Since other configurations of the second embodiment are the same as those of the first embodiment, the description thereof are omitted to prevent the duplicate explanation.

In the second embodiment, as substantially similar to the first embodiment, the connections between the electrodes 2b and 3b in respective pairs and the acquisition of the information on the voltages thereon can be achieved by fewer components than those of the conventional power supply device. Further, components required for every connection points of the paired electrodes are the terminal 18 and tab 19. These components can be set in a small space. Therefore, even if the number of the battery cells 2 and 3 increase, it is possible to suppress increase of the numbers of the components and assembling operations thereof, as lower as possible. Thus, it is possible to miniaturize the device and reduce its weight.

The terminal 18 and tab 19 are integrally formed with the bus bar. Therefore, the connections between the electrodes 2b and 3b in respective pairs and the acquisition of the information on the voltages thereon can be achieved by further fewer components. The terminal 18 and the substrate 12 are connected through the tab 19, and the tab 19 is elastically deformable. Therefore, it is possible to reduce a stress applied to the connection portion at the substrate 12, which is generated when the battery cells 2 and 3 are charged or discharged.

Another Embodiment

In the first embodiment, the terminal 16 for electrode is formed as the electrode connecting portion, and the wire W1 is formed as the electrically conductive member. However, a conductor of this wire W1 can be used as the electrode connecting portion. Specifically, the conductor at the tip end of the wire W1 is exposed, and the paired electrodes 2b and 3b are connected by sandwiching the exposed conductor therebetween.
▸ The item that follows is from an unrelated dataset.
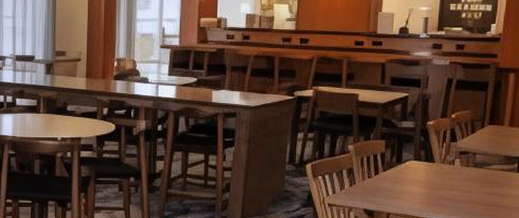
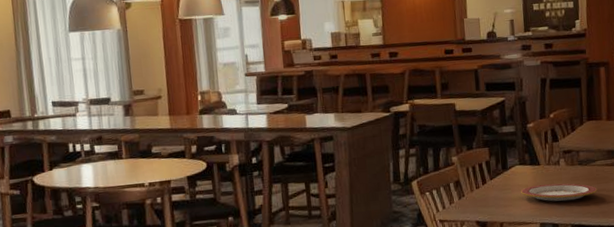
plate: none [412,182,489,200] -> present [521,183,598,202]

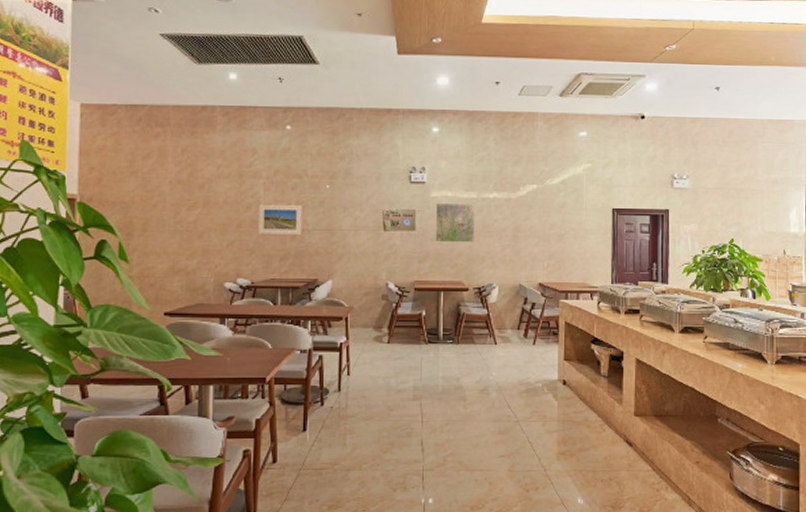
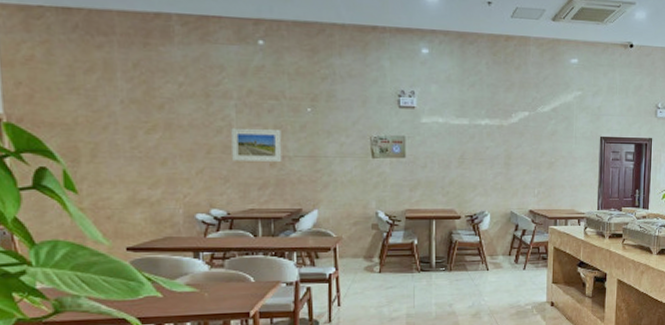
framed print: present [435,203,474,243] -> none [426,130,466,171]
This configuration can further reduce the number of the components.

Claims

1. A power supply device comprising: the battery linking body including: an electrode connecting portion connected to the electrodes placed opposite to one another, and a substrate with a circuit pattern for voltage detection, the circuit pattern being connected to the electrode connecting portion thorough an electrically conductive portion.

a battery assembly including stacked battery cells, the battery cells having electrodes, the electrodes of the adjacent battery cells being placed opposite to one another; and

a battery linking body disposed on a side at which the electrodes of the battery assembly protrude, the battery linking body being configured to cover the protruding electrodes,

2. The power supply device according to claim 1, wherein the circuit pattern includes a land for electrode in the vicinity of the electrode connecting portion.

3. The power supply device according to claim 1, wherein the electrode connecting portion is a terminal formed as a part of a bus bar, and the electrically conductive member is a wire.

4. The power supply device according to claim 1, wherein the electrode connecting portion is a terminal formed as a part of a bus bar, and the electrically conductive member is a tab integrally formed with the bus bar as a part thereof.

5. The power supply device according to claim 1, wherein the substrate includes a detection circuit for abnormal voltages of the battery cells.